__EXTRAIT DE PAGE__.
L’appel de Dieu et l’écoute de sa voix

L’appel de Dieu et l’écoute de sa voix

Le Premier Livre de Samuel s’ouvre sur une expérience fondatrice : Dieu appelle, et l’homme apprend à écouter. Avant toute question de pouvoir, de royauté ou de leadership, la Bible place un appel discret, presque fragile, qui se déploie dans le silence de la nuit.

Samuel n’est pas encore prophète lorsqu’il est appelé. Il est un enfant, endormi dans le sanctuaire, au milieu d’un monde religieux affaibli. Le texte précise : « La parole du Seigneur était rare en ces jours-là » (1 S 3,1).

Ce détail est décisif. L’appel de Samuel naît dans un temps de pénurie spirituelle. Dieu ne parle pas parce que tout va bien, mais précisément parce que quelque chose est en train de se perdre. La voix de Dieu surgit là où l’on ne l’attend plus.

__CONSIGNE__. Indiquez, d'après le texte sur l'appel de Dieu, où Samuel dort lorsqu'il est appelé. Servez-vous uniquement du texte sur l'appel de Dieu.

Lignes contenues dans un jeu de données
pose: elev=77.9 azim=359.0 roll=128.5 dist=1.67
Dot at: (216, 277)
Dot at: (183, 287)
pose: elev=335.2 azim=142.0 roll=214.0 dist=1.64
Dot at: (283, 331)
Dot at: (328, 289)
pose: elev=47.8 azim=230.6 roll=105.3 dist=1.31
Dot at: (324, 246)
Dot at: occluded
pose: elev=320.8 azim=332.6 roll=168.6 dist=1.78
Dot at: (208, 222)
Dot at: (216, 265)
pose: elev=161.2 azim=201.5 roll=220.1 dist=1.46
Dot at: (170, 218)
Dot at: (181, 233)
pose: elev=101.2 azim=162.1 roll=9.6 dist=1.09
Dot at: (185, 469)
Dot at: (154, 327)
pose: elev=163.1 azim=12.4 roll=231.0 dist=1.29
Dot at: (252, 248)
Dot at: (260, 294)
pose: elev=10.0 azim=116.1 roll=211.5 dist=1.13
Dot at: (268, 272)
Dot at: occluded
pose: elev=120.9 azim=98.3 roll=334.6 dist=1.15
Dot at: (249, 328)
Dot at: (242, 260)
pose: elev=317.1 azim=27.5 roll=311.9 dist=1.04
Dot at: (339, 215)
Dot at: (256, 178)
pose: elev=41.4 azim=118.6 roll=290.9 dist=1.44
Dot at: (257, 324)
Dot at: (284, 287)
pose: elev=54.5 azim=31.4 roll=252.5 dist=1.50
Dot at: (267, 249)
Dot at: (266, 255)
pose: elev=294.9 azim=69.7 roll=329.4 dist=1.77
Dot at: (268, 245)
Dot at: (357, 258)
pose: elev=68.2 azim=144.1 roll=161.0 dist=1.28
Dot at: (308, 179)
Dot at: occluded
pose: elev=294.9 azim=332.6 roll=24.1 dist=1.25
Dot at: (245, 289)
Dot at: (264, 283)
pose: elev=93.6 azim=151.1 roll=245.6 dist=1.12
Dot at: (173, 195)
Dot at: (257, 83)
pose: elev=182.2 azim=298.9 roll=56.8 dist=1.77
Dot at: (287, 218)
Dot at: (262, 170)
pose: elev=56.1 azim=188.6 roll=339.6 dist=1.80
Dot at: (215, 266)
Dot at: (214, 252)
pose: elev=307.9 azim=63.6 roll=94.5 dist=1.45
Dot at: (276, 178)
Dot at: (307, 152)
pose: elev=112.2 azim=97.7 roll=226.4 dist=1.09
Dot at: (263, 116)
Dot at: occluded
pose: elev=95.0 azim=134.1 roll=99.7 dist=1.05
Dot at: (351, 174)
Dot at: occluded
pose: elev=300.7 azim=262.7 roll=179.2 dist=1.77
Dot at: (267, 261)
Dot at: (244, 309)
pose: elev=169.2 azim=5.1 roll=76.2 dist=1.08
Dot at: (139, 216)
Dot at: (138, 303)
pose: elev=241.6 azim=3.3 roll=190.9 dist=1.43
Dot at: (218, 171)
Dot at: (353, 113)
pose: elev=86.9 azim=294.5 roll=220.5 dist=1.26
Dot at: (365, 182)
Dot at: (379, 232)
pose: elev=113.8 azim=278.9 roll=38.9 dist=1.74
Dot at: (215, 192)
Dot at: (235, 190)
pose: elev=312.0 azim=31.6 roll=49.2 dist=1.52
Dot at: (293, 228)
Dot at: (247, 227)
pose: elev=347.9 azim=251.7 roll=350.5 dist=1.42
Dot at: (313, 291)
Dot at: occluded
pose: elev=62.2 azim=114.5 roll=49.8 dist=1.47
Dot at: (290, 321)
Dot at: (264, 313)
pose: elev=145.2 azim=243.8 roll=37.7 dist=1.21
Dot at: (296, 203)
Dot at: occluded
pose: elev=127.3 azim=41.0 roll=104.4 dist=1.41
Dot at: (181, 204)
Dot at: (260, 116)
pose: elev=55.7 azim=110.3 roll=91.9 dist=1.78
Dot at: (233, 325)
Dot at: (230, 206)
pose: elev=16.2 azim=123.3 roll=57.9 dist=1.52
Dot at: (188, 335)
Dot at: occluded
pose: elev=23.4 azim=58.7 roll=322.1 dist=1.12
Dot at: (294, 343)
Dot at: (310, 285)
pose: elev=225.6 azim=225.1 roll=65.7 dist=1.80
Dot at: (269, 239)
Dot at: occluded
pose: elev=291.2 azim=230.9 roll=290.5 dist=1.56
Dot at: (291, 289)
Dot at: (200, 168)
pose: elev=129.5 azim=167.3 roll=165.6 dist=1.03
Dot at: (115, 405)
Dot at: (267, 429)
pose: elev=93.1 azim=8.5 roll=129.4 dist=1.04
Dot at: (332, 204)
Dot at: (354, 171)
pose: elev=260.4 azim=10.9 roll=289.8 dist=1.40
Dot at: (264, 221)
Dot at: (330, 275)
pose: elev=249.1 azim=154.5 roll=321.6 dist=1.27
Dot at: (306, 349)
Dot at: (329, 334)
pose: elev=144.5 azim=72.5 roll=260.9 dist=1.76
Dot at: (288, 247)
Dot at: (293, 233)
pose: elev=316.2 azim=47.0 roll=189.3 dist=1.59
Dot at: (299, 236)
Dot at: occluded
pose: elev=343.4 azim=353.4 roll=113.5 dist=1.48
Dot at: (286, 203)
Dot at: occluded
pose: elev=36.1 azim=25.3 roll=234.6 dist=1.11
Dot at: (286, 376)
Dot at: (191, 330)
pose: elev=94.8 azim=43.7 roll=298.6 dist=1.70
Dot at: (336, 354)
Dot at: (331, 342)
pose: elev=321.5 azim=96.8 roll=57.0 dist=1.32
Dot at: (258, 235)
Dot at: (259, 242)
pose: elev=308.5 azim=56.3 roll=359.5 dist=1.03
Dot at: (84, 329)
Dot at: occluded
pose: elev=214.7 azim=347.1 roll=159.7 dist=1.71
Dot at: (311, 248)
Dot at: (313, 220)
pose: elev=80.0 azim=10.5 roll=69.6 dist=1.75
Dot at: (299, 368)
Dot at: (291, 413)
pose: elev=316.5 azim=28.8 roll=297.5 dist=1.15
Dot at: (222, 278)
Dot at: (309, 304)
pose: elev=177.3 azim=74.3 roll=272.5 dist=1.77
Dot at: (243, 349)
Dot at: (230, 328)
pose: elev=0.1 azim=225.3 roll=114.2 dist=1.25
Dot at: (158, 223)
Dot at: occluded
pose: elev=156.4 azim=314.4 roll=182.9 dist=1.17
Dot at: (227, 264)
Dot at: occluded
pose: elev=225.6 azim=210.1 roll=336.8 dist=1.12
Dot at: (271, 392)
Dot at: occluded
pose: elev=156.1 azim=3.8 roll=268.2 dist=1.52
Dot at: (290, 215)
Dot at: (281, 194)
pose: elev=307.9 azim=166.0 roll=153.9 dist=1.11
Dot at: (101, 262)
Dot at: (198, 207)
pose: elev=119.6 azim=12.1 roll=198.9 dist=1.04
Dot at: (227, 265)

__RÉSULTAT DE L'EXERCICE__. Samuel dort dans le sanctuaire.